**SOURCE EXTRACT**
═══
Peter W. Coogan and Deborah Willard Coogan

Peter and Deborah Coogan pose together in front of a white fence with a forest behind it.

Debbie and Peter Coogan had been married for 45 years when Peter died of COVID in April 2020. In his will, Peter left money for charities to be selected by Debbie and their children. The Carroll Center for the Blind was the logical choice given how much Peter had benefited from Carroll Center training and its inspiring staff.

Peter and Debbie met in 1973 when they were practicing law at the Boston law firm of Foley Hoag LLP. Previously Peter had served in Washington, D.C. as Assistant Chief Counsel for the United States Subcommittee on Constitutional Amendments and Legislative Assistant to Senator Birch Bayh of Indiana. At Foley Hoag, Peter became a prominent business lawyer in Boston, and he held multiple management positions at the law firm. Debbie specialized in trusts, estates, taxation and immigration, and she also taught estate planning at Northeastern University School of Law in Boston. The couple had two children, Tracy and Christopher, and they now have three grandchildren.
═══
**WHAT TO DO**
1. Repeat word for word the part of the passage about the Coogans starting at "Debbie and Peter" and ending at "its inspiring staff.".
2. According to the passage about the Coogans, where did Debbie teach estate planning?
3. Resume the passage about the Coogans, picking up after its final sentence.
You won't need the rows that follow the text.

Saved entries
═══
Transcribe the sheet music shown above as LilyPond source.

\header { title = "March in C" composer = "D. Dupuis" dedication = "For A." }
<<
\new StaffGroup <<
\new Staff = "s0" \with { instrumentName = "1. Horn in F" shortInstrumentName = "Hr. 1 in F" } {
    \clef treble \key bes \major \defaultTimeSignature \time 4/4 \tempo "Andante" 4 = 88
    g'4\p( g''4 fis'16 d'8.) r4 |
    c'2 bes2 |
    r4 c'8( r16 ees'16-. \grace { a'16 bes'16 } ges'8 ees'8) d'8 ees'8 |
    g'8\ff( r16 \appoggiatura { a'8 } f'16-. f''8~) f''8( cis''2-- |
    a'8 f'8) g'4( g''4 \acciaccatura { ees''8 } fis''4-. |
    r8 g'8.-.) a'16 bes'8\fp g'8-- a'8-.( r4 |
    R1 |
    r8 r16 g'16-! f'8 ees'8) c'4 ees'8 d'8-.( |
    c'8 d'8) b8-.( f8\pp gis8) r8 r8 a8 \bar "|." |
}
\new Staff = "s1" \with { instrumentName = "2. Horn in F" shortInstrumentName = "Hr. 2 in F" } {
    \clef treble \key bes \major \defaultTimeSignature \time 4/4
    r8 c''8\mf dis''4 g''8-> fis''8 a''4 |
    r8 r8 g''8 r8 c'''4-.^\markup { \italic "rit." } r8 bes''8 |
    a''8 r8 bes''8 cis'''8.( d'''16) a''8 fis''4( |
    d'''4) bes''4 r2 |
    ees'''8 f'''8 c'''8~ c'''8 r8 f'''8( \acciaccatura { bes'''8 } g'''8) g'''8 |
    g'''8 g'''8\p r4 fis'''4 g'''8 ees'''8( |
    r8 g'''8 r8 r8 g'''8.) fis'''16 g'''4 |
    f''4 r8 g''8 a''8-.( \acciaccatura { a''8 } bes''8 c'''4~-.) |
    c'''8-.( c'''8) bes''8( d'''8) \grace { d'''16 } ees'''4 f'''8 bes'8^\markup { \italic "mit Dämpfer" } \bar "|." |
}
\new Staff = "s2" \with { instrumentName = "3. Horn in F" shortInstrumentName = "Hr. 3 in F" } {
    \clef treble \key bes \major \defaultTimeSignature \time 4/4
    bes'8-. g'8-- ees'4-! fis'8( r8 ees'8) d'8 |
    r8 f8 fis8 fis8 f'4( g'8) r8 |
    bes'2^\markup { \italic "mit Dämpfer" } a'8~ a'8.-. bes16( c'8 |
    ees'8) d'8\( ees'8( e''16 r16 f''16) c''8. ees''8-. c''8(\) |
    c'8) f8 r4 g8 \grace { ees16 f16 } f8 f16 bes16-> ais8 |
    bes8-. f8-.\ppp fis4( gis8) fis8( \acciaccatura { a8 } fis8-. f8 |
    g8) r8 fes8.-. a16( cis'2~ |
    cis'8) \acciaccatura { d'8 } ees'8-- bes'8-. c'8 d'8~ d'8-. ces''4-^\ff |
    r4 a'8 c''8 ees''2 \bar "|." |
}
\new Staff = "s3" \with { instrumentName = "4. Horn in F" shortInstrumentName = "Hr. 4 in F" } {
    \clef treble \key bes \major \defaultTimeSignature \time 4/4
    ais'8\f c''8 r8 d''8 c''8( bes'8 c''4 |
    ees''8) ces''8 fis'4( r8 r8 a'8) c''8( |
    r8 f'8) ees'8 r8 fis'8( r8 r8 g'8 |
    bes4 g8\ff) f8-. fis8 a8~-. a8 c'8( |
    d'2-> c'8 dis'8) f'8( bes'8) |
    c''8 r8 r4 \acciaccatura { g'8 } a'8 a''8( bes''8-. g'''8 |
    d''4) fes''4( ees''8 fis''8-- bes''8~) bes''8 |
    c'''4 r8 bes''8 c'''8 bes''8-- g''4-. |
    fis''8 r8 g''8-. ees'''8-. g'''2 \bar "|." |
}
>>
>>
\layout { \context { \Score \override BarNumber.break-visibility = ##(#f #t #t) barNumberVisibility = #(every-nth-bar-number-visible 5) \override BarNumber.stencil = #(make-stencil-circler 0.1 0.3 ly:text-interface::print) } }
═══
**ANSWERS PROVIDED**
1.
Debbie and Peter Coogan had been married for 45 years when Peter died of COVID in April 2020. In his will, Peter left money for charities to be selected by Debbie and their children. The Carroll Center for the Blind was the logical choice given how much Peter had benefited from Carroll Center training and its inspiring staff.

2. She taught estate planning at Northeastern University School of Law in Boston.

3.
Peter was diagnosed with glaucoma in his early 20s and he struggled with vision limitations throughout his life. At Foley Hoag, Peter was an early adopter of the personal computer, and he made great use of technology to facilitate his practice of law. Peter spent endless hours learning everything he could about computer software programs, and indeed, he knew applicable programs as well as, if not better than, the law firm’s IT techs.

Throughout his life, Peter had many eye surgeries and procedures, including three corneal transplants. In 2008, Peter lost his left eye to a virulent infection, and with deteriorating vision in his right eye, Peter retired from law practice at the end of 2009. Debbie also retired then, and they divided their retirement years between their home in Newton, Massachusetts and their vacation homes in Arizona and Vermont.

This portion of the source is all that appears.